The DataProfiler report is computed on a sample of 5000 rows from the dataset and globally confirms the structure seen with YData: 13 columns, a very varied dataset with almost no duplicate records, and a significant fraction of rows that contain at least one null value. For each column, DataProfiler provides descriptive statistics, frequency distributions, number of unique values and measures such as gini impurity and unalikeability to evaluate how concentrated or spread out the categories are.

From the sample we see that `þÿTipo esercizio storico pe` has 23 categories with a strong prevalence of bar and restaurant types; `Tipo via` has few modalities with “VIA” clearly dominant, while `Civico` and `Codice via` have many distinct values and behave more like identifiers than proper numeric measurements. `ZD` is an integer from 1 to 9 with a non-uniform distribution but all zones present. The commerce forms (`Forma commercio` and `Forma commercio prev`) have only two categories each and a very strong concentration on “solo somministrazione” / “somministrazione”, which is reflected in very low gini impurity values. `Forma vendita` shows four categories with a good presence of “misto” and “al banco” and fewer cases for “al tavolo” and “self service”.

For text-like columns such as `Insegna`, `Ubicazione`, `Descrizione via` and `Settore storico pe`, DataProfiler highlights high cardinality and many unique values, confirming that these are descriptive fields rather than clean low-cardinality categorical variables. `Superficie somministrazione` is treated as an integer with a very right-skewed distribution: many small/medium surfaces and a few very large values. The report also gives null counts per column, which on the sample are in line with what YData observes on the full dataset, in particular for `Insegna`, the commerce/sales forms and the type of exercise.


### Comparison between YData Profiling and DataProfiler

The two tools basically tell the same story about the Milan dataset, even if they present it in different ways.
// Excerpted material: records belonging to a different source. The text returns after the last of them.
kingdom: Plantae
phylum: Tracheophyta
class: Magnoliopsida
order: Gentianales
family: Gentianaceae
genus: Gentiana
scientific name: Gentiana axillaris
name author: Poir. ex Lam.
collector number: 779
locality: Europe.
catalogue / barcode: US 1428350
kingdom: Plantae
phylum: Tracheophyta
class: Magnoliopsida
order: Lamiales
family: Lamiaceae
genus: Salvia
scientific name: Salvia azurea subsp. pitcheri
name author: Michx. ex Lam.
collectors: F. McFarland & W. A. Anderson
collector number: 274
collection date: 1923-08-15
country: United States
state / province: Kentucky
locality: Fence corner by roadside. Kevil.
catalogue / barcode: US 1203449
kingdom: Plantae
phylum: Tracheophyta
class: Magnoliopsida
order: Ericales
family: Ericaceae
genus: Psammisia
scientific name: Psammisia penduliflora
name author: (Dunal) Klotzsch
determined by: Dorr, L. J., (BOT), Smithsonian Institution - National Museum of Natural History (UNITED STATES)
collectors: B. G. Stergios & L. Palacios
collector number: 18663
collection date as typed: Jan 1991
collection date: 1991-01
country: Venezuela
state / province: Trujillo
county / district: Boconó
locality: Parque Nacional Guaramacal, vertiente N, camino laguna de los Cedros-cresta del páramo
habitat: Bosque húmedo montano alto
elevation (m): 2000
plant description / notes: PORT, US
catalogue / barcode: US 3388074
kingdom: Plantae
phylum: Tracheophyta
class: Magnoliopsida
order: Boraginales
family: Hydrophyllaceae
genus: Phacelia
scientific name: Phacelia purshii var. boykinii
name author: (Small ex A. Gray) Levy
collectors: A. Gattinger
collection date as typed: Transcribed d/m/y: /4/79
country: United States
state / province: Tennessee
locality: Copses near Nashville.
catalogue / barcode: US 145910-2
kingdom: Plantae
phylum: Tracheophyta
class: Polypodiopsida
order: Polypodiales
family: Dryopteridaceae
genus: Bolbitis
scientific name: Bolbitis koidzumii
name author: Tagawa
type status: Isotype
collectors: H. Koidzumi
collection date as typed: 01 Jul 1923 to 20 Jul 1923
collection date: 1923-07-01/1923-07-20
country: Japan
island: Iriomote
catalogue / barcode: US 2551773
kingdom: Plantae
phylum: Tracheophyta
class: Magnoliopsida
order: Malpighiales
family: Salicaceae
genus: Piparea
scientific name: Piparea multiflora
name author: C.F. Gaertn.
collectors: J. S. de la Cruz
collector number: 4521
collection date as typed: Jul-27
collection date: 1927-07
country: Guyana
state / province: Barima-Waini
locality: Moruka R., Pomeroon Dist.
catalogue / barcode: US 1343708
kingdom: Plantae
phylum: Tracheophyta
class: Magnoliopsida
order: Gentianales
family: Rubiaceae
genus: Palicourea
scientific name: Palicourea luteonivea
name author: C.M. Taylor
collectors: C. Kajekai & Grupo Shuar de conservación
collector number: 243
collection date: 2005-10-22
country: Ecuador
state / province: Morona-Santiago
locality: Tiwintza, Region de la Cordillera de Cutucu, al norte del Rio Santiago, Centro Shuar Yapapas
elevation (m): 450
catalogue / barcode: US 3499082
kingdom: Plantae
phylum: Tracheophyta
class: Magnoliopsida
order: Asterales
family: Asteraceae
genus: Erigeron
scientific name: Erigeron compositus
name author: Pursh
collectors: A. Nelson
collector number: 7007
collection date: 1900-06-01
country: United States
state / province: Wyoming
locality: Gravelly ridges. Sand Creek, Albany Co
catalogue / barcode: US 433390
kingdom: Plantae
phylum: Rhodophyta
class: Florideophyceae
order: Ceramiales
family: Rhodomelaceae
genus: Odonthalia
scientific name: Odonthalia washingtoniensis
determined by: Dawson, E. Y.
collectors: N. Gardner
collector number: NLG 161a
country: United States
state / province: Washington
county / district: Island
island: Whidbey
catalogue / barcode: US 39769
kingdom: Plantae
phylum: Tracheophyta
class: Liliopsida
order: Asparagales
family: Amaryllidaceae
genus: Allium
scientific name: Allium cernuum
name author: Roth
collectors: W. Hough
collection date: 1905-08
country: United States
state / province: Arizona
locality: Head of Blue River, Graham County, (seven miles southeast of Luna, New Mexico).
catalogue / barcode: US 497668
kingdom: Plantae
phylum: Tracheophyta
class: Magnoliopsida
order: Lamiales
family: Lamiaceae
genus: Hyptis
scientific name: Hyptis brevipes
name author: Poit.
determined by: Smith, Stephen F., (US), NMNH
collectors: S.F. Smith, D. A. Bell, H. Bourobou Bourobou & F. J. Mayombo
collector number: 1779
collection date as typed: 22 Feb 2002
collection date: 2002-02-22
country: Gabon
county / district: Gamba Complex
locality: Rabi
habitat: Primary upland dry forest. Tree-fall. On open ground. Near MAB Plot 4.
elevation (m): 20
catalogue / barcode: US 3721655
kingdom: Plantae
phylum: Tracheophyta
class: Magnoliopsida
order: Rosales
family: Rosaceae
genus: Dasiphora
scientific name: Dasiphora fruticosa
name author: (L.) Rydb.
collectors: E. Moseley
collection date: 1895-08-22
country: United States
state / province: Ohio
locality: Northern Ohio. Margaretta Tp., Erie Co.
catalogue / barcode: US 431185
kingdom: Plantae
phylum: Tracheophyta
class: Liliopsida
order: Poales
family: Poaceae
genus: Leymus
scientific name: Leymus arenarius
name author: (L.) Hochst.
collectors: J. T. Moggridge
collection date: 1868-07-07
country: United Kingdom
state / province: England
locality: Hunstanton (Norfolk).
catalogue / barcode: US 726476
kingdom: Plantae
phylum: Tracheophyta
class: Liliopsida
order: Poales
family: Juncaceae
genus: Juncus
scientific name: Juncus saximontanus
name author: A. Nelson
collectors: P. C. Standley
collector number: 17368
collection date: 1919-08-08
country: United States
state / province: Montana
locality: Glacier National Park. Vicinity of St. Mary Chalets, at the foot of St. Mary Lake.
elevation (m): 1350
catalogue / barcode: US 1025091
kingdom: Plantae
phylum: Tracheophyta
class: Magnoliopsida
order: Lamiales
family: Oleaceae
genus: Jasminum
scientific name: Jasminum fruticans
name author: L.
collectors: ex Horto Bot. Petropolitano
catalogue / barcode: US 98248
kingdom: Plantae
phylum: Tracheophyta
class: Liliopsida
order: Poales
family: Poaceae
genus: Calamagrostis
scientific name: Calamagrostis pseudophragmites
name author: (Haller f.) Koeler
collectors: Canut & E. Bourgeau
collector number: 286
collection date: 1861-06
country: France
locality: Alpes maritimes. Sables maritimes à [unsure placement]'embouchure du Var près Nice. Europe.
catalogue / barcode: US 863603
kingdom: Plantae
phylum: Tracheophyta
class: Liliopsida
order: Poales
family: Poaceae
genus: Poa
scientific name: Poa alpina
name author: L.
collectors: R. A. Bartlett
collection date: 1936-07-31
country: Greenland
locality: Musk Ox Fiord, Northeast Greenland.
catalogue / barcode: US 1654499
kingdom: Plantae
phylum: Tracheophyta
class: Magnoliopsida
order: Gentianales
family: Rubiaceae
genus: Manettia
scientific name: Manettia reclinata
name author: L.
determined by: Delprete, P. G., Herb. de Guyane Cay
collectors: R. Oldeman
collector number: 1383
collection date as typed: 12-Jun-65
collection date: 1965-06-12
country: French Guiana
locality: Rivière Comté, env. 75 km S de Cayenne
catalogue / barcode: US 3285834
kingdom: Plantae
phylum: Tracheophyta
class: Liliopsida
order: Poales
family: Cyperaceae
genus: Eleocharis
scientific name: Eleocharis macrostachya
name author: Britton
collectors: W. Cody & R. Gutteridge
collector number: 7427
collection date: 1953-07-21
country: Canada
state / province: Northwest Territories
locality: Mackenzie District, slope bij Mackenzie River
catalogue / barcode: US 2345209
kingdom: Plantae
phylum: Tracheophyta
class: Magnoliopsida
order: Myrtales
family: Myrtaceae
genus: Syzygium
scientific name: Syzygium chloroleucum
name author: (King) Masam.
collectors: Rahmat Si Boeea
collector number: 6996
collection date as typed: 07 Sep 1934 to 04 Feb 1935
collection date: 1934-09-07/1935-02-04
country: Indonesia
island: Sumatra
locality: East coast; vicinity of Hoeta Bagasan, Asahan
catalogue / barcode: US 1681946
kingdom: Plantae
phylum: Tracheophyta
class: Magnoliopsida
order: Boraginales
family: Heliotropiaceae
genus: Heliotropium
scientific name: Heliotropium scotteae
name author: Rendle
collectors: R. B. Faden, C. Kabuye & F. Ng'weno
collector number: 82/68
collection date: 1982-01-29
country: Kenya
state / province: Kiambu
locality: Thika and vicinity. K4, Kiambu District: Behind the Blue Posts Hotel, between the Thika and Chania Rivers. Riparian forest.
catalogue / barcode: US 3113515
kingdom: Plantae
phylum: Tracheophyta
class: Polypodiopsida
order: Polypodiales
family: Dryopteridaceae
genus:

YData works on the full dataset and focuses on visual summaries and data quality indicators (missing by column, imbalance of categorical variables, automatic correlations between features). DataProfiler works on a 5000-row sample and returns a more “numerical” view for each column, with classical statistics, distributions, category counts, gini impurity and data type representation.

The biggest differences are in style, not in content: YData groups columns into Numeric, Categorical and Text, while DataProfiler uses labels like int, string, text with an additional categorical flag. In both cases, however, `Codice via`, `ZD` and `Superficie somministrazione` are interpreted as numeric, the commerce and sales forms as very imbalanced categorical variables, and `Ubicazione`, `Descrizione via`, `Insegna` and `Settore storico pe` as high-cardinality text fields. The levels of missing data and the imbalance between categories that emerge from DataProfiler are consistent with what YData shows, taking into account that one uses the full dataset and the other a sample.

In summary, the results of YData Profiling and DataProfiler are coherent with each other: both confirm that the dataset is structurally well-formed but has many missing values in some key variables, categorical features dominated by a few main classes (especially for exercise and commerce types), and some very rich but complex text fields. The small numerical differences between the two reports are easily explained by sampling in DataProfiler and do not change the main conclusions about the data.